L’Italia è vittoriosa

So, I finally got a sporting prediction correct, though it was a close-run thing. Most neutral observers agreed the Italians were worth their victory over the piece, but England did well to take it to penalties, and with a little more luck could have won.

What’s perhaps more interesting than the on-field action are the competing narratives around the effect that England’s good run has had on the national psyche. The optimistic liberal version – that the success of the racially and socially diverse squad has fostered an atmosphere of tolerance – is rather undercut by the racist abuse directed towards black members of the team from a section of their own fan base.
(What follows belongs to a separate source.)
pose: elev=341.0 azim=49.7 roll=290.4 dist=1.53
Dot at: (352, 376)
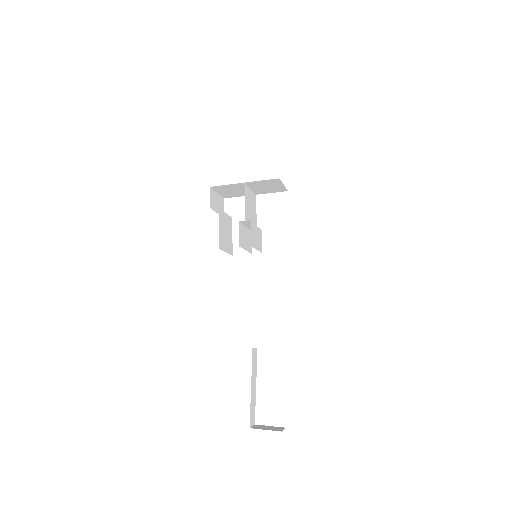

The government’s clumsy attempts to appropriate the feel-good factor surrounding the tournament to bolster its fading domestic popularity look similarly out of place amongst ministers’ unsubtle dog-whistles to that same white-nationalist constituency.

The country may move on from this particular disappointment fairly quickly, as our attention shifts to getting through what promises to be some bumpy months ahead, but resolving these opposing conceptions of identity and belonging will take much longer, and require rather more in the way of political leadership than our current government seems able to provide.

Euro 2020 prediction

After my tips for Euro 2012, and Euro 2016, turned out to be, well, less than 100% accurate, I thought I would give myself the best possible chance of picking the winner of this year’s pandemic-delayed tournament by waiting until I had only two teams to choose from.

So, Italy or England? It’s a tough call. To be honest I wasn’t really expecting either side to get past the last eight; if you’d twisted my arm before the first game kicked off I’d have put my money on France and Spain to make the final. Italy are certainly the better team technically, but England are no slouches, and they have home advantage, plus a confidence-boosting narrative of national redemption to drive them on.

The statistics would seem to favour the Italians, who are ahead 11-8 on past wins, with 8 draws; for games this century it’s 4-1 to Italy, with 2 draws, which were the last 2 games played, though both were friendlies. The last competitive game was at the 2014 World Cup, which finished 2-1 to the Italians.

However football at this level is difficult to predict; in a one-off game even a heavy underdog always has a chance. As we’ve noted before (in a post explaining away a woefully inaccurate World Cup forecast), that’s what makes the game so enchanting.

But predict I shall – Italy will prevail.

Viral déjà vu

I guess that one of the advantages of an infrequent posting schedule is that it gives one the opportunity to consider events a little more carefully before venturing an opinion, reducing the risk of later looking back on a hot take that proved laughably inaccurate. The downside is that one is always tempted to wait for the conclusive data point that will confirm or refute an analysis, until one finds that the moment has passed, and no one is interested anymore. The challenge is to find the sweet spot between being an activist, engaged in events as they develop, and a historian, drawing lessons from matters that are settled.

Back in May, in the wake of the local elections, I was thinking that Boris Johnson might have hit upon just the right blend of social conservatism and and economic liberalism to convince a large enough section of the electorate to overlook the venality and incompetence of his administration to keep him in power. Of course this arrangement would be inherently unstable; a Conservative administration would be unable and/or unwilling to deliver the material benefits promised to working-class voters in the north, necessitating ever more reactionary rhetoric aimed at foreigners, immigrants, and whoever else Johnson chose to blame for his government’s failures. Still, I thought he might be able to keep the show on the road for a year or two at least, given Labour’s inability to provide any coherent opposition.

However recent by-election results suggest that Johnson’s scheme may be unraveling at a slightly faster rate. The supposedly safe seat of Chesham was lost to the Liberals, as affluent Tory voters balked at the prospect of subsiding spending in poorer constituencies, while Labour were able to hang on to Batley, amid signs that the electorate was becoming increasingly disenchanted with the Johnson administration’s relentless grifting.

That said, Johnson is still in a strong position, though these events seem to have shaken him, and prompted a characteristically populist response; his determination to go ahead with the relaxation of practically all pandemic-related restrictions, despite warnings that, as was the case last year, this is somewhat premature.

So perhaps it’s not necessary to wait to see how history plays out in the fullness of time; rather, one can confidently predict that what unfolds will be a depressingly familiar rehash of old mistakes.